EUR/USD has risen by 0.75% to 1.1680, breaking resistance at 1.1670 leaving its next upside target at 1.1750. GBP/USD has risen 0.35% to 1.3795 but must break strong resistance ahead of 1.3835 to decisively swing the picture back to bullish with a BOE hike next week seemingly fully priced in. USD/JPY has eased 0.20% to 113.60 with support at 113.25. USD/JPY is likely near its lows at these levels as US yields continue to move higher, widening the US/Japan rate differential. An election in Japan this weekend will also temper yen gains today.
The US dollar fall overnight boosted the commodity currency space although USD/CAD and NZD/USD are still locked in range-trading mode. The spike in Australian 3-year rates is an additional supportive factor along with greenback weakness. AUD/USD has risen 0.35% to resistance at 0.7550, and a close above that tonight signals further gains above 0.7600. All eyes will be on the RBA on Monday morning and could lead to some large intra-day volatility.
Asian currencies booked only patchy gains versus the US dollar overnight, suggesting that China growth and US yields remain a concern across the region.
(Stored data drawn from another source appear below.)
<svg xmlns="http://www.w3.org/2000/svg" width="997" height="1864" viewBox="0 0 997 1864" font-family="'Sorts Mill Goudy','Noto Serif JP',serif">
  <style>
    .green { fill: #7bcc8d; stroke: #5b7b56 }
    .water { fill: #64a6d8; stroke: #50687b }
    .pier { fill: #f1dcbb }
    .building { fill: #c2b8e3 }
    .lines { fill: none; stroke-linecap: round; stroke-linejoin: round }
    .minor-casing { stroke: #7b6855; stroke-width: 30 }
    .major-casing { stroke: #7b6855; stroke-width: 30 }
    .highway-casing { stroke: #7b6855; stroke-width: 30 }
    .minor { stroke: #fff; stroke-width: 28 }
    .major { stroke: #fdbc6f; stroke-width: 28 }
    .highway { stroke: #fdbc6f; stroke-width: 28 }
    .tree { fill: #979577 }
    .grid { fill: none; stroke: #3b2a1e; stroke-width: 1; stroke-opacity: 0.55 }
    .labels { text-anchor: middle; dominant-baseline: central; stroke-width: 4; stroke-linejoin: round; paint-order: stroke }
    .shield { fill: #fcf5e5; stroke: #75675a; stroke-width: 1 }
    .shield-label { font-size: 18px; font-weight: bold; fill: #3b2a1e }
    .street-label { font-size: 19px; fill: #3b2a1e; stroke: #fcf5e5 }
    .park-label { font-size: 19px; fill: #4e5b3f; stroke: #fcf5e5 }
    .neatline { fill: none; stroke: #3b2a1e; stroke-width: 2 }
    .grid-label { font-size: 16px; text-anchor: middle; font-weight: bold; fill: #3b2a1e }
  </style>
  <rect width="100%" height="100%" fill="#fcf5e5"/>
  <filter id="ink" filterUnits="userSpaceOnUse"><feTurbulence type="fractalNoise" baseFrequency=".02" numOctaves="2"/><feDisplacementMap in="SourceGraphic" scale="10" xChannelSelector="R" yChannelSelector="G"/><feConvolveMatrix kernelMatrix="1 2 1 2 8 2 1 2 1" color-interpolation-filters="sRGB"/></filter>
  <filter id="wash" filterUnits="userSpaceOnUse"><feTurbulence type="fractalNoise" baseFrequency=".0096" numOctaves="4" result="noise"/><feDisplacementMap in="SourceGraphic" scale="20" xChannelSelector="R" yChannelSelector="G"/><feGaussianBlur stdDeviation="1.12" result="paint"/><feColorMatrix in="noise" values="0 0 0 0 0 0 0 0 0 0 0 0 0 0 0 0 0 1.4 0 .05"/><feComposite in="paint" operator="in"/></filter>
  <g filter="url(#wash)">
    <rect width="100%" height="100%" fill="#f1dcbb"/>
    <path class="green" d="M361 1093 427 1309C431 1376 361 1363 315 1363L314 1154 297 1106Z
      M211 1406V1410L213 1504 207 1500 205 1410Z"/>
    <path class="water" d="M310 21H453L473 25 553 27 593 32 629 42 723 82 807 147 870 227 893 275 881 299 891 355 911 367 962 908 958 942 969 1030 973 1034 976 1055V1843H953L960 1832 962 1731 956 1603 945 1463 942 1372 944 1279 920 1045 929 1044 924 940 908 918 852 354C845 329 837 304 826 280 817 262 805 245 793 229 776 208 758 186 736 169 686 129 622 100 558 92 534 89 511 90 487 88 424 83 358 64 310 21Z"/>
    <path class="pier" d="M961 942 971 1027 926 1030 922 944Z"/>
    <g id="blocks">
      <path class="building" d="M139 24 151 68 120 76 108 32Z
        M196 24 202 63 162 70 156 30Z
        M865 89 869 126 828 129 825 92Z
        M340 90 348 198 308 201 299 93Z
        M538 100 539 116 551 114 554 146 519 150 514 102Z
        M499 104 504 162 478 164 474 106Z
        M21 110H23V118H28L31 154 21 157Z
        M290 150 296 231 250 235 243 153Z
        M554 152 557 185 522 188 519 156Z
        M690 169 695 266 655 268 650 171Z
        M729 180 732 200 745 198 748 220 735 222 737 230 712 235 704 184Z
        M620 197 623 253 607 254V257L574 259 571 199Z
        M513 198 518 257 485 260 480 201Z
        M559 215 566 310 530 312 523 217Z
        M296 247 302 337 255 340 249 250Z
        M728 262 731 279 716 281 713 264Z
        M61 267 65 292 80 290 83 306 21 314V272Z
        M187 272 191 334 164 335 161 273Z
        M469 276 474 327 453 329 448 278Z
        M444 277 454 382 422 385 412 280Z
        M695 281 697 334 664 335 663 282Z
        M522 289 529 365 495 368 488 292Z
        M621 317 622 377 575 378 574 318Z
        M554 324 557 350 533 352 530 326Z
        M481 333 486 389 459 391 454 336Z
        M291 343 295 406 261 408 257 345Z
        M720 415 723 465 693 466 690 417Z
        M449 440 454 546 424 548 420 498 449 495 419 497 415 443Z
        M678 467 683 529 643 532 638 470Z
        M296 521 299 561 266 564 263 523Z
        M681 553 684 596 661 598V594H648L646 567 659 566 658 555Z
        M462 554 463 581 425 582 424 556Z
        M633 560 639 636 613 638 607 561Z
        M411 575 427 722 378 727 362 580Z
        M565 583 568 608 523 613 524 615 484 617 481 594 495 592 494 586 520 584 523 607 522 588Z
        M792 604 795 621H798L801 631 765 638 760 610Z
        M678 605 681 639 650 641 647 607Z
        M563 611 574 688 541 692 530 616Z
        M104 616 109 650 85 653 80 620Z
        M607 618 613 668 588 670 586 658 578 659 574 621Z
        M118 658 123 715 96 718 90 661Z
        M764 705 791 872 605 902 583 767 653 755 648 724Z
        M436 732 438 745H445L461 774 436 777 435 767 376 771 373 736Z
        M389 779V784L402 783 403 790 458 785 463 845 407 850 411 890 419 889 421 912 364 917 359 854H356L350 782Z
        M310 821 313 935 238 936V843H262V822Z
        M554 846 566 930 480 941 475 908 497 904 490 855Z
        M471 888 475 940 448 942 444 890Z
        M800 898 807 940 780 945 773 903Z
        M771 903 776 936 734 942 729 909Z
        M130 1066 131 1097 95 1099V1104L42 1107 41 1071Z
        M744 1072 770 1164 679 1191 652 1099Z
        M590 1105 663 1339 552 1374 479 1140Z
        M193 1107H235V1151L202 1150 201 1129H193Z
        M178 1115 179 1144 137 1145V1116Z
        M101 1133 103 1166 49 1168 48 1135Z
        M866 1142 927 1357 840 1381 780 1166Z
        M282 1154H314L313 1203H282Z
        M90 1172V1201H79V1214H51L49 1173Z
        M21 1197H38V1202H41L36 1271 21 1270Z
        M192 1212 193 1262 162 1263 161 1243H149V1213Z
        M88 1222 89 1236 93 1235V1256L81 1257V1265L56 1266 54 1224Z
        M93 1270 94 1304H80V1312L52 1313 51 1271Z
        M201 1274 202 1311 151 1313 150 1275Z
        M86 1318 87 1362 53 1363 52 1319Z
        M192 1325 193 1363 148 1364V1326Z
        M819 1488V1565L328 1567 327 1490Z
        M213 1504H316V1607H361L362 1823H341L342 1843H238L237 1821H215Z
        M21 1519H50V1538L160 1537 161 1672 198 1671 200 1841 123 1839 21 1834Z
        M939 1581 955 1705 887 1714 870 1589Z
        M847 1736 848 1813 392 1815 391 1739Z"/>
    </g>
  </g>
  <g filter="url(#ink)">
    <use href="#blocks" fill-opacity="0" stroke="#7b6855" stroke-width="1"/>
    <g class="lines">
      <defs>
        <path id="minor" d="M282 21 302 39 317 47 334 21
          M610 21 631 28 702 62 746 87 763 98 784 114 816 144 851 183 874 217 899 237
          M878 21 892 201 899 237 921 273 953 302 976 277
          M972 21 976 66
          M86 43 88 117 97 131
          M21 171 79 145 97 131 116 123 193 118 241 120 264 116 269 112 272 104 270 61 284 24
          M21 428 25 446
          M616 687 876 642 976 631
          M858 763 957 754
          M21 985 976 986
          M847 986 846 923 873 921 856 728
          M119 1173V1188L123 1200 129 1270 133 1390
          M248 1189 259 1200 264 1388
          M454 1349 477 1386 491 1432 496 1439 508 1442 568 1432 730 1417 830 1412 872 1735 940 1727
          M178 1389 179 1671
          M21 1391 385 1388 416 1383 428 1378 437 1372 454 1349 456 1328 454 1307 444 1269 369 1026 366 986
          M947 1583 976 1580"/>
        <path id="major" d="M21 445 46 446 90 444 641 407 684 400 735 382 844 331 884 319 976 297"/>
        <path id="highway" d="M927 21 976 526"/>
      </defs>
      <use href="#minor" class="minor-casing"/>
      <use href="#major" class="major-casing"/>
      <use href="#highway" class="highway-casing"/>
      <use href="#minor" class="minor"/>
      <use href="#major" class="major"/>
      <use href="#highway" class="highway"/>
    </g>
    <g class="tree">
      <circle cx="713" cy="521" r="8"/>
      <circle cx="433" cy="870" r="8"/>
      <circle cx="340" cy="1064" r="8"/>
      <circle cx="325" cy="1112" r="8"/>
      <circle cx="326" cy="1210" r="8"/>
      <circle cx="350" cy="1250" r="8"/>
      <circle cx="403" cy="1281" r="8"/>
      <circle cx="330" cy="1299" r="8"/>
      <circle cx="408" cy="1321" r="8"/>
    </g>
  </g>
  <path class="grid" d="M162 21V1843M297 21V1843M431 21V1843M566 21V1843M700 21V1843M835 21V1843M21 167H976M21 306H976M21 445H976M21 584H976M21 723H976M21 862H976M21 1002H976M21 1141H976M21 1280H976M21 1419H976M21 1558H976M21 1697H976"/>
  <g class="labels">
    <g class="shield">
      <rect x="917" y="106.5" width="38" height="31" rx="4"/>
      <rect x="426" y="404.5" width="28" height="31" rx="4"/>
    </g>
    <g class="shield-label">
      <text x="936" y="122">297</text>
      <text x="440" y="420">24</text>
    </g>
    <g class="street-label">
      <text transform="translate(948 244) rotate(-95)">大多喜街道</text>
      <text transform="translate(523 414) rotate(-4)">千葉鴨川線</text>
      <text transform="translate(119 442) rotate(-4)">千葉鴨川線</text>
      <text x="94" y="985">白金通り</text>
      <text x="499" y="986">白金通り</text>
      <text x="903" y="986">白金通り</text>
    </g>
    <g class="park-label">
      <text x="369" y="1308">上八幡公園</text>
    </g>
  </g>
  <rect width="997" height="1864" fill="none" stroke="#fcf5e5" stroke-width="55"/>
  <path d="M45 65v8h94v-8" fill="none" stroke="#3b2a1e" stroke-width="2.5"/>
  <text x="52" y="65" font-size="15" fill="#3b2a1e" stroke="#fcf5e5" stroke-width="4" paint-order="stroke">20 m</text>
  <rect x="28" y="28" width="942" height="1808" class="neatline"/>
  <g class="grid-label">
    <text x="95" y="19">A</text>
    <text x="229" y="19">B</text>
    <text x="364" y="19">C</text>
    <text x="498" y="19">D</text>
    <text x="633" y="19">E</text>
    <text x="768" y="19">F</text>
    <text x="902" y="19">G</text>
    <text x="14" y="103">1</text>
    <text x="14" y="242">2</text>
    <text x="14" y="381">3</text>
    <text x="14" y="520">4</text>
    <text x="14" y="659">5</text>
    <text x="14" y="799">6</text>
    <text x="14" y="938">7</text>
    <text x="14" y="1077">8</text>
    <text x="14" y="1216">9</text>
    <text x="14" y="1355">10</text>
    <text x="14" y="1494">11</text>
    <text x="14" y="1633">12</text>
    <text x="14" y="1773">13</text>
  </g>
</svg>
The Indian rupee and Malaysian ringgit rose while the Korean won and Chinese yuan held steady.The PBOC once again set another neutral USD/CNY fixing, limited Asian FX gain versus the US dollar. The central bank has a clear preference for now to maintain currency strength while adding liquidity directly to the domestic system instead, likely with one eye on its imported energy bill.